Before making bail, Mr. Ghosn, 65, was held in solitary confinement with limited access to his lawyers. Once released, he was not allowed to meet with his wife and was forbidden to use the internet outside his lawyers’ offices. Surveillance cameras watched him come and go from his Tokyo residence.

“The restrictions they were putting on him were extraordinary,” Professor Davidoff Solomon said, “for someone who is not a terrorist and not accused of a violent crime like a mass murder.”

People familiar with Mr. Ghosn’s thinking said he had grown increasingly alarmed over the possibility that he could spend the rest of his life facing charges in Japan, as prosecutors there sought to try him on his four charges of financial wrongdoing in stages rather than all at once.
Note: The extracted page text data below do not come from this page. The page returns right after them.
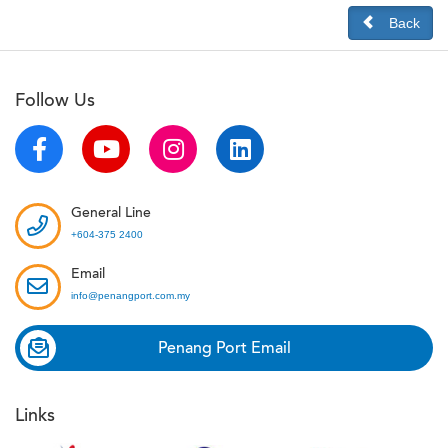
Back
Follow Us
General Line
+604-375 2400
Email
info@penangport.com.my
Penang Port Email
Links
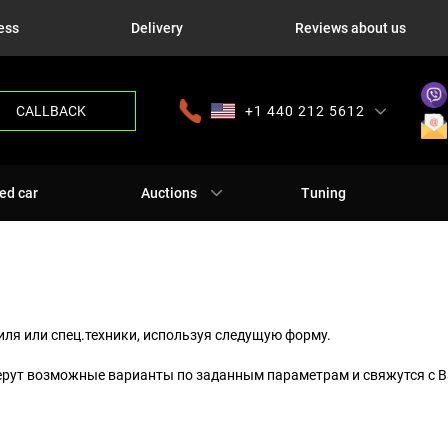
ess
Delivery
Reviews about us
CALLBACK
+1 440 212 5612
+380 63 445 8605
---
+7 701 784 4450
+375 17 337 2065
ed car
Auctions
Tuning
ля или спец.техники, используя следущую форму.
ерут возможные варианты по заданным параметрам и свяжутся с В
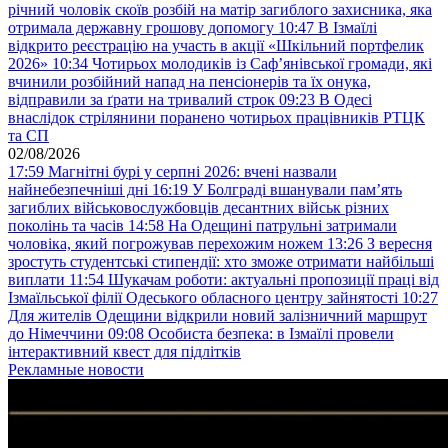
річний чоловік скоїв розбій на матір загиблого захисника, яка
отримала державну грошову допомогу
10:47
В Ізмаїлі
відкрито реєстрацію на участь в акції «Шкільний портфелик
2026»
10:34
Чотирьох молодиків із Саф’янівської громади, які
вчинили розбійний напад на пенсіонерів та їх онука,
відправили за ґрати на тривалий строк
09:23
В Одесі
внаслідок стрілянини поранено чотирьох працівників РТЦК
та СП
02/08/2026
17:59
Магнітні бурі у серпні 2026: вчені назвали
найнебезпечніші дні
16:19
У Болграді вшанували пам’ять
загиблих військовослужбовців десантних військ різних
поколінь та часів
14:58
На Одещині патрульні затримали
чоловіка, який погрожував перехожим ножем
13:26
З вересня
зростуть студентські стипендії: хто зможе отримати найбільші
виплати
11:54
Шукачам роботи: актуальні пропозиції праці від
Ізмаїльської філії Одеського обласного центру зайнятості
10:27
Для жителів Одещини відкрили новий залізничний маршрут
до Німеччини
09:08
Особиста безпека: в Ізмаїлі провели
інтерактивний квест для підлітків
Рекламные новости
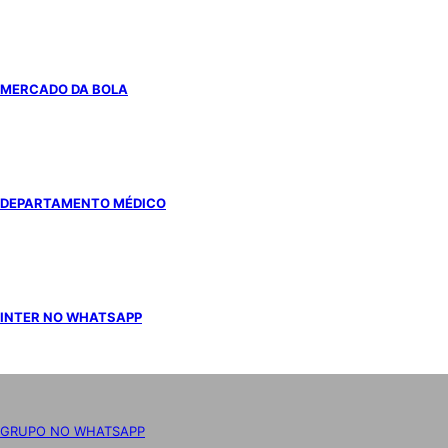
MERCADO DA BOLA
DEPARTAMENTO MÉDICO
INTER NO WHATSAPP
GRUPO NO WHATSAPP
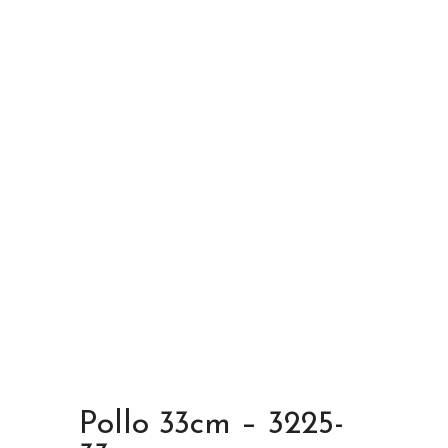
Pollo 33cm – 3225-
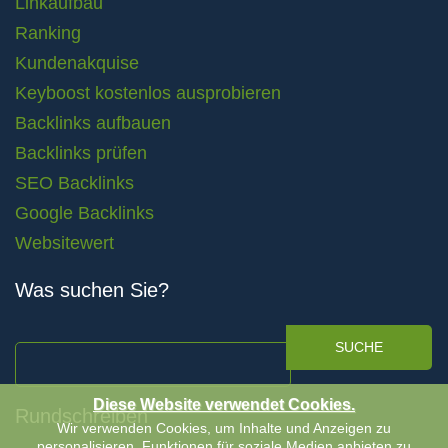
Linkaufbau
Ranking
Kundenakquise
Keyboost kostenlos ausprobieren
Backlinks aufbauen
Backlinks prüfen
SEO Backlinks
Google Backlinks
Websitewert
Was suchen Sie?
SUCHE
Diese Website verwendet Cookies.
Rundschreiben
Wir verwenden Cookies, um Inhalte und Anzeigen zu
personalisieren, Funktionen für soziale Medien anbieten zu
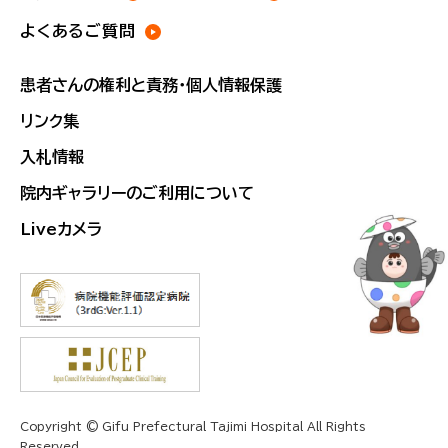
よくあるご質問
患者さんの権利と責務・個人情報保護
リンク集
入札情報
院内ギャラリーのご利用について
Liveカメラ
Copyright © Gifu Prefectural Tajimi Hospital All Rights
Reserved.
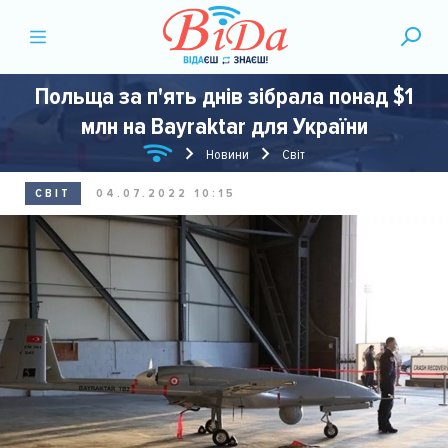
Польща за п'ять днів зібрала понад $1
млн на Bayraktar для України
Новини
Світ
СВІТ
04.07.2022 10:15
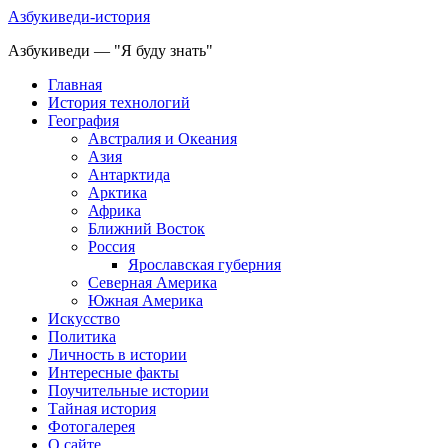
Азбукиведи-история
Азбукиведи — "Я буду знать"
Главная
История технологий
География
Австралия и Океания
Азия
Антарктида
Арктика
Африка
Ближний Восток
Россия
Ярославская губерния
Северная Америка
Южная Америка
Искусство
Политика
Личность в истории
Интересные факты
Поучительные истории
Тайная история
Фотогалерея
О сайте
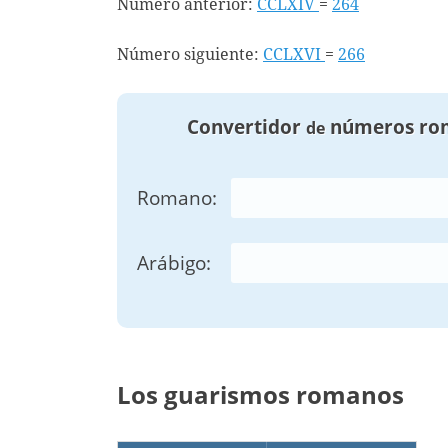
Número anterior:
CCLXIV
=
264
Número siguiente:
CCLXVI
=
266
Convertidor
números ro
de
Romano:
Arábigo:
Los guarismos romanos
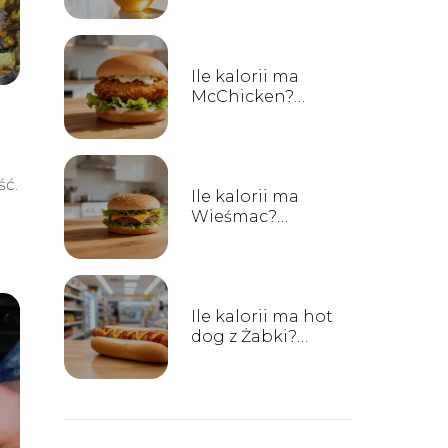
właściwości
Ile kalorii ma
McChicken?
Sprawdź wartości
odżywcze
ść.
Ile kalorii ma
Wieśmac?
Sprawdź wartości
odżywcze
Ile kalorii ma hot
dog z Żabki?
Sprawdź wartości
odżywcze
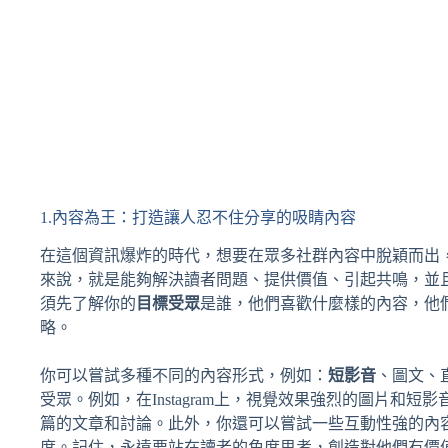
1.內容為王：打造讓人忍不住分享的吸睛內容
在這個資訊爆炸的時代，想要在眾多社群內容中脫穎而出
來說，就是能夠解決讀者問題、提供價值、引起共鳴，並
須先了解你的
目標受眾
是誰，他們喜歡什麼樣的內容，他
略。
你可以嘗試多種不同的內容形式，例如：
短影音
、圖文、
受眾。例如，在Instagram上，視覺效果強烈的圖片和短影
篇的文章和討論。此外，你還可以嘗試一些互動性強的內
度。記住，永遠要站在讀者的角度思考，創造對他們有價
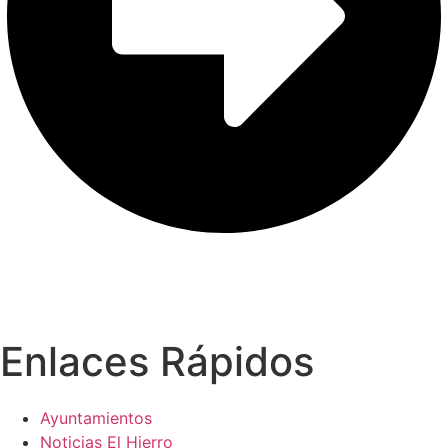
Enlaces Rápidos
Ayuntamientos
Noticias El Hierro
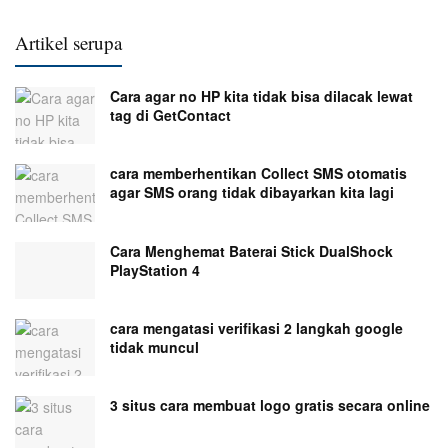
Artikel serupa
Cara agar no HP kita tidak bisa dilacak lewat
tag di GetContact
cara memberhentikan Collect SMS otomatis
agar SMS orang tidak dibayarkan kita lagi
Cara Menghemat Baterai Stick DualShock
PlayStation 4
cara mengatasi verifikasi 2 langkah google
tidak muncul
3 situs cara membuat logo gratis secara online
Takashi Takano, a member of Mr. Ghosn’s legal team, wrote online that he had repeatedly explained to Mr. Ghosn that it would be difficult for him to get a fair trial, but that there was still a strong possibility the court would find him not guilty.

On Christmas Eve, Mr. Ghosn spoke to his wife for an hour, only their second conversation in months. When the couple said their goodbyes, Mr. Takano said, “I had never felt so disappointed in Japan’s justice system.”

When he heard that Mr. Ghosn had fled, “At first, a fierce fury welled up in me. I thought I had been betrayed,” Mr. Takano wrote.

But when he reflected on Mr. Ghosn’s situation, he said, “my anger turned in another direction.”

“I was certainly betrayed,” he said. “But the betrayal was not by Carlos Ghosn.”